Yo era partidario de presumir de otras cosas, como de la circunnavegación de Elcano, que zarpó de aquí y arribó aquí. Tocó tierra el 6 de septiembre. Sería un día estupendo de fiesta para alargar el verano. Pero Andalucía tiene muchísimas otras fechas para escoger. Las tiene míticas, como la fundación del Puerto de Santa María por el griego Menesteo, que llegaba directo de la guerra de Troya. Y hay fechas históricas para dar y tomar. La Toma de Granada debería estar entre las alternativas, pues ese día se culminó la Reconquista. Si con la primera vuelta al mundo se festejaría que la primera globalización tuvo acento andaluz, el nacimiento de Séneca hablaría de nuestra contribución a la cultura universal. La coronación imperial de Trajano dejaría claro nuestro inaugural compromiso con Occidente. Y nuestro vínculo con la Hispanidad se resaltaría si hiciésemos fiesta la salida de Colón con las tres carabelas desde Palos. Ahora que se cumplen 500 años justos, podríamos celebrar la boda de Carlos I con la bellísima Isabel de Portugal, y así conmemoraríamos de una tacada el Imperio, el Iberismo, la circunnavegación y la felicidad conyugal.

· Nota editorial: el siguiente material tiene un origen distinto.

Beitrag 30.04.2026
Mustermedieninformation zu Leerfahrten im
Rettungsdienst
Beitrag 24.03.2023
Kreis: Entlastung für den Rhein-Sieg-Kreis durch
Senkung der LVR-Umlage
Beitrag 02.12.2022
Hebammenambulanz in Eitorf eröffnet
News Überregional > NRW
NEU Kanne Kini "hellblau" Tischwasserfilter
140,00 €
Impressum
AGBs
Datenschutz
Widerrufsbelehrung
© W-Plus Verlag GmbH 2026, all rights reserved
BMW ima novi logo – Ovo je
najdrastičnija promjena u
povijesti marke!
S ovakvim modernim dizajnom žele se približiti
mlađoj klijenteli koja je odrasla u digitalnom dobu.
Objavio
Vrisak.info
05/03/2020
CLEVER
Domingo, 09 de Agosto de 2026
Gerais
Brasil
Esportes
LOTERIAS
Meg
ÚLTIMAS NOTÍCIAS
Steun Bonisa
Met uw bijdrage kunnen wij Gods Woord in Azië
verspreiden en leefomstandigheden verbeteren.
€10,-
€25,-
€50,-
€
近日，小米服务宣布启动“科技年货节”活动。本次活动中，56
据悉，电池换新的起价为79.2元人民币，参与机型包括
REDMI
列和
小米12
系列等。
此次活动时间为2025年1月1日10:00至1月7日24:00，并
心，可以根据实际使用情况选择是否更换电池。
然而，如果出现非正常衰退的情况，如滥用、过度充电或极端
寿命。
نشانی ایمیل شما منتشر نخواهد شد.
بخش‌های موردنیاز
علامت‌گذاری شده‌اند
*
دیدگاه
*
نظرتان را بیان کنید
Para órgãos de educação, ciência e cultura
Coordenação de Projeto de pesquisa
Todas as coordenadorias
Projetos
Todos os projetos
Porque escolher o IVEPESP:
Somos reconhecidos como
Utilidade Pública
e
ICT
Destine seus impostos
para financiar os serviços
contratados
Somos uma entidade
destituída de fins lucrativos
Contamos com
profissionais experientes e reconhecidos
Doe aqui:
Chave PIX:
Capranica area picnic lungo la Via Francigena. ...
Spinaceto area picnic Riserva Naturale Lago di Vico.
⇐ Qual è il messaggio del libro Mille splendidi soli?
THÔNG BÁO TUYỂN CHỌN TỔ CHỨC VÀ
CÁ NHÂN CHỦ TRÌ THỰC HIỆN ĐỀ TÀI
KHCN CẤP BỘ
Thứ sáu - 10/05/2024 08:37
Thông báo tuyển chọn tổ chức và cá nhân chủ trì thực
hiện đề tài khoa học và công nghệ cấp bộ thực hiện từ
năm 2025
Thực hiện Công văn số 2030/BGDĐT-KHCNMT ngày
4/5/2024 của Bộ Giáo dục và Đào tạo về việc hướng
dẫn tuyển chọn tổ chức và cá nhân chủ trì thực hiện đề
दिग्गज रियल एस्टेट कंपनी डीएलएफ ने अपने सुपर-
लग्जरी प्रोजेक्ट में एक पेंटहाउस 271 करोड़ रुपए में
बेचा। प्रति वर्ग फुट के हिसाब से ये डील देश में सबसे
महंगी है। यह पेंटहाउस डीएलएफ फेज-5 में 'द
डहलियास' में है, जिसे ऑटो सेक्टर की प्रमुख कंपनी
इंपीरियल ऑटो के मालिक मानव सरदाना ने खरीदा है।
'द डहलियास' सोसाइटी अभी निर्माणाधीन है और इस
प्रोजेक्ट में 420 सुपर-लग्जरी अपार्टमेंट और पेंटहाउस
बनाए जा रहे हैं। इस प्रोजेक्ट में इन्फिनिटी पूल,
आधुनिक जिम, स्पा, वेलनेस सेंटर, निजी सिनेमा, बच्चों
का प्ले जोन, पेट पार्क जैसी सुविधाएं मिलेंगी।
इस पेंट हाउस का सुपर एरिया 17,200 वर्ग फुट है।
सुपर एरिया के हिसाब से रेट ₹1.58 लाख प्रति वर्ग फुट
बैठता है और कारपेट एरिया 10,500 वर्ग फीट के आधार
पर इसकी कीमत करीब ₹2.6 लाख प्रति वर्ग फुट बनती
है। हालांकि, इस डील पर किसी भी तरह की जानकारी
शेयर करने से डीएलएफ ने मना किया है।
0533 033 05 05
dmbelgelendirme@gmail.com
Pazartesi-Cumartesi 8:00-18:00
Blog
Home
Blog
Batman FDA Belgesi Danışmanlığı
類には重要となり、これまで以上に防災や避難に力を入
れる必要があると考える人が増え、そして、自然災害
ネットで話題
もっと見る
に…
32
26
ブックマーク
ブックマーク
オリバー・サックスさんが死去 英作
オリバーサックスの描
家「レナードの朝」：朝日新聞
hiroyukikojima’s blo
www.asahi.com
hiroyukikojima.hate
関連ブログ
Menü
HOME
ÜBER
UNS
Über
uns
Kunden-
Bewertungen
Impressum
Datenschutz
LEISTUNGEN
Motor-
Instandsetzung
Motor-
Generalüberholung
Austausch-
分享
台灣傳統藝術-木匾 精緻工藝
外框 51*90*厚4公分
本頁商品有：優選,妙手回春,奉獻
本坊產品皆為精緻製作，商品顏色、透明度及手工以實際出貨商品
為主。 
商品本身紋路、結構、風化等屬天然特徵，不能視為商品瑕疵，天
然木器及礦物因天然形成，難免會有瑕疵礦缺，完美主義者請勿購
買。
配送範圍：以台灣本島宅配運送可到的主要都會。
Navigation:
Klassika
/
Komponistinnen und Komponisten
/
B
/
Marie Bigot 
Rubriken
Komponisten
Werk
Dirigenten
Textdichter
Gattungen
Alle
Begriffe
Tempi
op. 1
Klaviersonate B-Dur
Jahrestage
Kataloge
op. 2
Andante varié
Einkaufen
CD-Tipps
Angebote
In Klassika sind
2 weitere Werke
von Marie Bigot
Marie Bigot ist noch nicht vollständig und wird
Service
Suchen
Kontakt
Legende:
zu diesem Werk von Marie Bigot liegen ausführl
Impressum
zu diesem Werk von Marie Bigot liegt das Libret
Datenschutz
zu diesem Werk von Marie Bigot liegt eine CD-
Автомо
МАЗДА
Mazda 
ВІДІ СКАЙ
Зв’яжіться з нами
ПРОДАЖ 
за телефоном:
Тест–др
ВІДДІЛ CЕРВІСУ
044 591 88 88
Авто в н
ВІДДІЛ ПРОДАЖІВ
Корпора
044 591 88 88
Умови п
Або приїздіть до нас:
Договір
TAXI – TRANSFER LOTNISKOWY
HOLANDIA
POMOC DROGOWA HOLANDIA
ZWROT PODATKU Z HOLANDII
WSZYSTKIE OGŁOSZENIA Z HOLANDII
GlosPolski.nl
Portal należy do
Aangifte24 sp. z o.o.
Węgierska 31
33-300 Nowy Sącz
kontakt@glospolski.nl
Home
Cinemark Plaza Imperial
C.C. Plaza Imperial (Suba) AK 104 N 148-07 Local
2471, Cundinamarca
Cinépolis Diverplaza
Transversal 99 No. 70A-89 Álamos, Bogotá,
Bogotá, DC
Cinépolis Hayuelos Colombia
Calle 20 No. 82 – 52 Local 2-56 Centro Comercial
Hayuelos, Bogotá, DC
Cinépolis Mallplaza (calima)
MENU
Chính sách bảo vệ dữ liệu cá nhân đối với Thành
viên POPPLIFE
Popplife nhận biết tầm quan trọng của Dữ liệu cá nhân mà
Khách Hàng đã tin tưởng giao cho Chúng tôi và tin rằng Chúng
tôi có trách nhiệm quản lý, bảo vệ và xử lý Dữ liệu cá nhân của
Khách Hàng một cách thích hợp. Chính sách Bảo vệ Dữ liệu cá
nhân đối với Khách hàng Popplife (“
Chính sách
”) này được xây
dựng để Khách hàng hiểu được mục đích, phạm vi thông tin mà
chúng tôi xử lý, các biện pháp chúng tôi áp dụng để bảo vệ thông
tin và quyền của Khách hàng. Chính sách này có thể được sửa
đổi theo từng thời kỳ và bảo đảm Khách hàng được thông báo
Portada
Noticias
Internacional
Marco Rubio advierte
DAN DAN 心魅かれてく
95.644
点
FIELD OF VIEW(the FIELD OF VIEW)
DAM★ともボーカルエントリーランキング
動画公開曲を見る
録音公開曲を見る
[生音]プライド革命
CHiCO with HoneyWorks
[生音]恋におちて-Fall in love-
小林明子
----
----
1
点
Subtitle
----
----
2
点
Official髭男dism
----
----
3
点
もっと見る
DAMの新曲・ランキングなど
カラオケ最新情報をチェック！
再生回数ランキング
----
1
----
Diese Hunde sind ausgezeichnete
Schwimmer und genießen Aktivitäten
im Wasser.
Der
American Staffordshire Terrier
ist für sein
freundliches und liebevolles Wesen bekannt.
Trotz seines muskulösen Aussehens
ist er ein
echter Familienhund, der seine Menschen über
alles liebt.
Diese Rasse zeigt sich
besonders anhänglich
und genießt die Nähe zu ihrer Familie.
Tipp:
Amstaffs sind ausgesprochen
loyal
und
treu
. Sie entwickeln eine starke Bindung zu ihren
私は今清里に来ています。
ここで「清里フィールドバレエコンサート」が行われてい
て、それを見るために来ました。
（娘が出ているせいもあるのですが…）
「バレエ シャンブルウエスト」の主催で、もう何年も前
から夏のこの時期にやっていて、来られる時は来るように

Todas estas propuestas las he sugerido cada vez que pude. Sin embargo, ahora, desde mi plácida condición de puentista, aprovechando este día de fiesta, quiero confesar que acabo de ver una ventaja competitiva a escoger el día 28 de febrero. Una celebración más fundamentada daría más pie a la identidad diferencial de los andaluces, que algunos líderes regionales están empeñados en inyectarnos. Provocaría una especie de orgullo identitario y hasta la apropiación de unos eventos históricos que pertenecen a toda la nación, como la Toma, a toda la Hispanidad, como el descubrimiento, a todo Occidente, como la coronación de Trajano, a todo el mundo, como la circunnavegación; o a toda la humanidad como la obra de Séneca.
Daría una categoría a la anécdota autonómica que quizá no se merece. Que la fiesta recaiga justo en una fecha burocrática tiene la ventaja de que no puede cargarse de trascendencia, por más ofrendas florales que se hagan a Blas Infante y por más acentos que se fuercen.
De modo que si dije que tendríamos que considerar padre de la patria andaluza al rey san Fernando o que habría que darle una vuelta más orgullosa y sopesada a la fecha de la comunidad, me desdigo. Tenemos que ser conscientes y celebrar las contribuciones extraordinarias de Andalucía a la historia de España y de la Humanidad, por supuesto. Pero si se trata de celebrar una autonomía más, está bien que el día sea por una cosilla menor. Así no olvidamos que se trata de una categoría jurídica circunstancial y que no podemos dejar que nos la absoluticen. El día 28 de febrero (con su puente) para lo que está, vale.